* [Extracted text]
His words really spoke to Pauker. “I have turned his advice, now, into saying to parents: ‘If you’re teaching respect to teenagers, you’d better show respect for that teenager. After all, they get to choose the nursing home.’”

I thought then if Jesse ever got into dirt bike racing, my nerves would put me in that nursing home sooner than expected.

The Power of Saying Please

In the meantime, though, I considered the most effective means of teaching teenagers respect and respectfully guiding them towards adult responsibilities. Shelley and I had never barked orders at Jesse in any loud or obnoxious fashion. Our technique had mostly been to say, “You need to do this and this.”

But after reading Susan Pauker’s article, I used the word “please” more often. Such as, “Would you please take out the trash?” I think he realized that saying no was not an option, but it seemed like a more congenial and respectful method of communication. The closest he ever came to saying no was when he would say, “I’m really busy right now.”

* [Short problem 1]
Reproduce the passage on teaching teenagers respect starting with "His words really" and going on through "sooner than expected.".
* [Short problem 2]
Name every person the passage on teaching teenagers respect identifies by name.
The material after this point has no connection to the passage on teaching teenagers respect.

* [Source data]
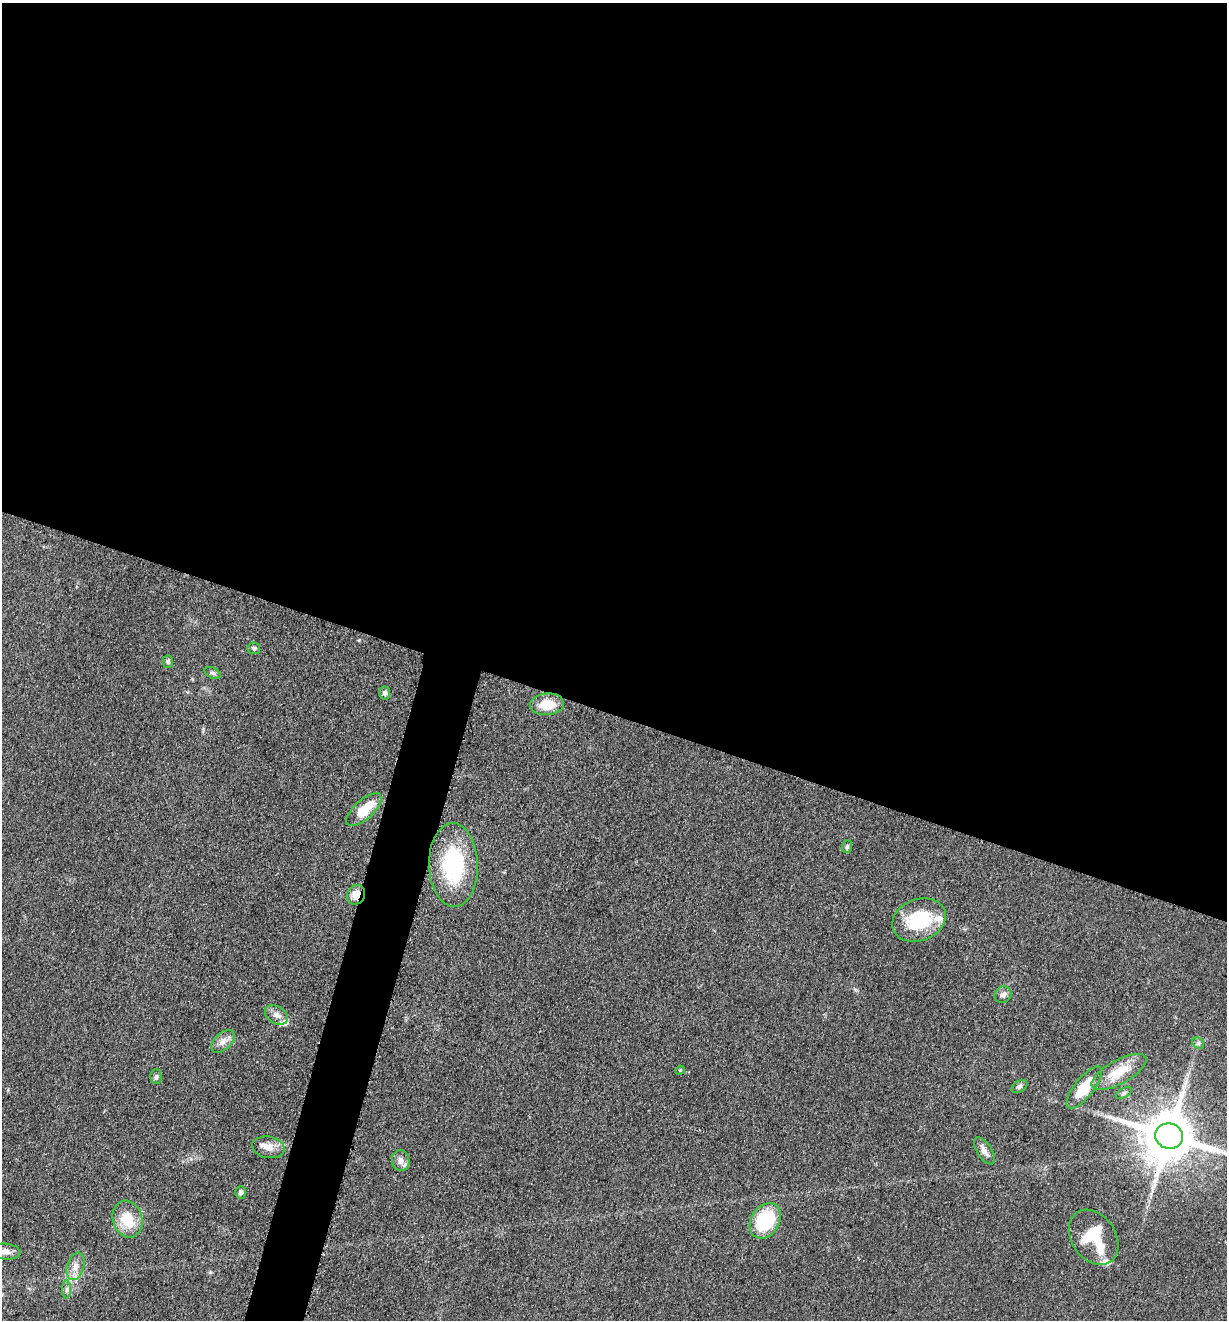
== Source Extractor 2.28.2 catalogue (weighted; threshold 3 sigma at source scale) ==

* [Finished answer 1]
His words really spoke to Pauker. “I have turned his advice, now, into saying to parents: ‘If you’re teaching respect to teenagers, you’d better show respect for that teenager. After all, they get to choose the nursing home.’”

I thought then if Jesse ever got into dirt bike racing, my nerves would put me in that nursing home sooner than expected.

* [Finished answer 2]
Susan Pauker, Jesse, Shelley